Bu nedenle, mülga 1086 sayılı Hukuk Usulü Muhakemeleri Kanunu’nun 163. maddesi ile HMK’nın 94. maddesi uyarınca kesin süreye ilişkin ara kararda; yapılması gereken işlerin neler olduğunun ve her bir iş için ne miktar ücret yatırılacağının hiçbir şüpheye yer vermeyecek şekilde açıklanması, özellikle tanınan sürenin yeterli ve elverişli olması, kesin süreye uymamanın doğuracağı hukuki sonucun açık olarak anlatılması ve anlatılanların tutanağa geçirilmesi, bunlara uyulmaması durumunda mevcut kanıtlara göre karar verilip, gerektiğinde davanın reddedilebileceğinin yine açıkça bildirilmesi suretiyle ilgili tarafın uyarılması gerekir. Nitekim Hukuk Genel Kurulunun 19.11.2014 tarihli, 2013/……. E., 2014/….. K., 28.04.2010 tarihli, 2010/…… E., 2010/……. K., 08.06.2011 tarihli, 2011/…… E., 2011/…… K., 10.06.2020 tarihli, 2017/….. E., 2020/….. K. sayılı kararlarında da bu hususlar aynen açıklanmıştır.
Somut olayda; Mahkemece 09/06/2022 tarihli celsede “1-Dosyada maluliyet durumunun tespiti için İstanbul Adli Tıp Kurumu 3. İhtisas Dairesi Başkanlığı’na gönderilmesine, davacının maluliyet oranının belirlenmesinin istenilmesine, dosyanın gidiş – dönüş posta masrafı, adli tıp fatura bedeli, maluliyet raporunun taraflara tebliğine ilişkin toplam da 12.500,00-TL gider avansının dosyada bulunup bulunulmadığının davacı vekilince takip edilerek, eksiklik olması halinde eksik avansın ikmal edilmesine, eksik avansın ikmal edilmesi halinde dosyanın gönderilmesine, 2-Davacı vekiline 12.500,00-TL delil avansının yatırması için 2 hafta kesin süre verilmesine, belirtilen süre içerisinde delil avansının yatırılmaması durumunda dosyadaki mevcut delil durumuna göre karar verileceğinin ihtarına, (ihtarat yapıldı) ” şeklinde karar verilmiş, 03/11/2022 tarihli celse de, davacı vekilinin mevcut delil durumuna göre dosyanın aktüer bilirkişisine tevdini talep ettiği, mahkemece ispatlanamayan davanın reddine karar verildiği anlaşılmaktadır.

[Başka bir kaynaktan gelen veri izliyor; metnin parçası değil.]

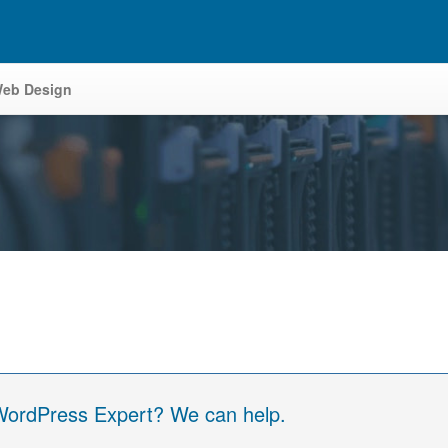
eb Design
 WordPress Expert? We can help.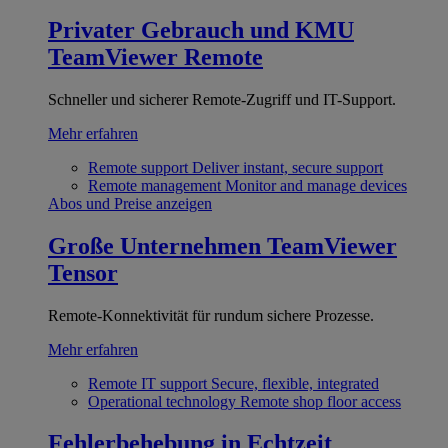
Privater Gebrauch und KMU
TeamViewer Remote
Schneller und sicherer Remote-Zugriff und IT-Support.
Mehr erfahren
Remote support
Deliver instant, secure support
Remote management
Monitor and manage devices
Abos und Preise anzeigen
Große Unternehmen
TeamViewer
Tensor
Remote-Konnektivität für rundum sichere Prozesse.
Mehr erfahren
Remote IT support
Secure, flexible, integrated
Operational technology
Remote shop floor access
Fehlerbehebung in Echtzeit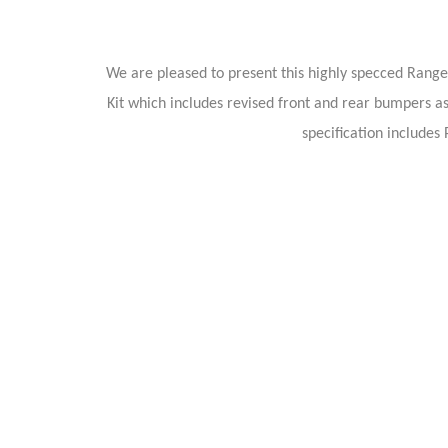
We are pleased to present this highly specced Range 
Kit which includes revised front and rear bumpers as 
specification include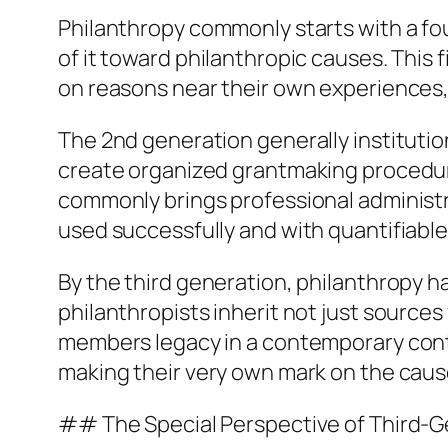
Philanthropy commonly starts with a fo
of it toward philanthropic causes. This 
on reasons near their own experiences, 
The 2nd generation generally institution
create organized grantmaking procedure
commonly brings professional administr
used successfully and with quantifiable
By the third generation, philanthropy h
philanthropists inherit not just sources
members legacy in a contemporary contex
making their very own mark on the cau
## The Special Perspective of Third-G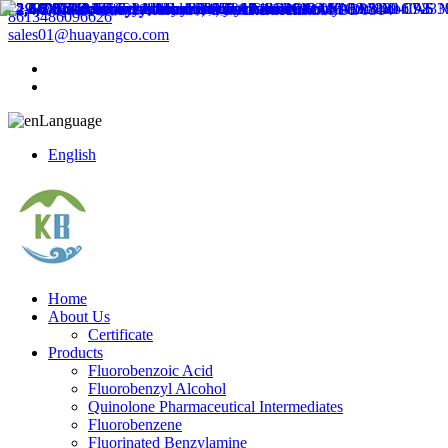
8613486096626
sales01@huayangco.com
Language
English
Home
About Us
Certificate
Products
Fluorobenzoic Acid
Fluorobenzyl Alcohol
Quinolone Pharmaceutical Intermediates
Fluorobenzene
Fluorinated Benzylamine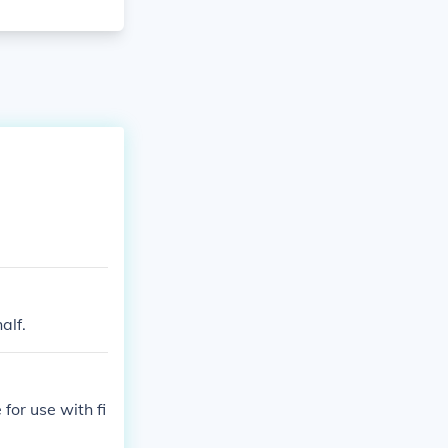
alf.
for use with fi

Görüldüğü üzere ara kararda her bir kalem iş için yatırılması gereken avans miktarı ayrı ayrı tereddüte mahal vermeyecek şekilde açıklanmadığı gibi kesin süre içinde delil avansının yatırılmaması halinde bu delile dayanmaktan vazgeçmiş sayılacaklarının ihtarına demekle yetinilmiş, açıkça mevcut delillere göre karar verilip, gerektiğinde davanın reddine kararı verilebileceği ihtar edilmemiştir. Dolayısıyla mahkemenin bilirkişi ücretinin süresi içerisinde yatırılmaması durumunda uygulanacak olan yaptırıma ilişkin ihtarı usulüne uygun olmamıştır. (Y. 3. H.D. 04/10/2021 tarihli ve 2021/4728 E.-2021/9473 K. Sayılı ilamı)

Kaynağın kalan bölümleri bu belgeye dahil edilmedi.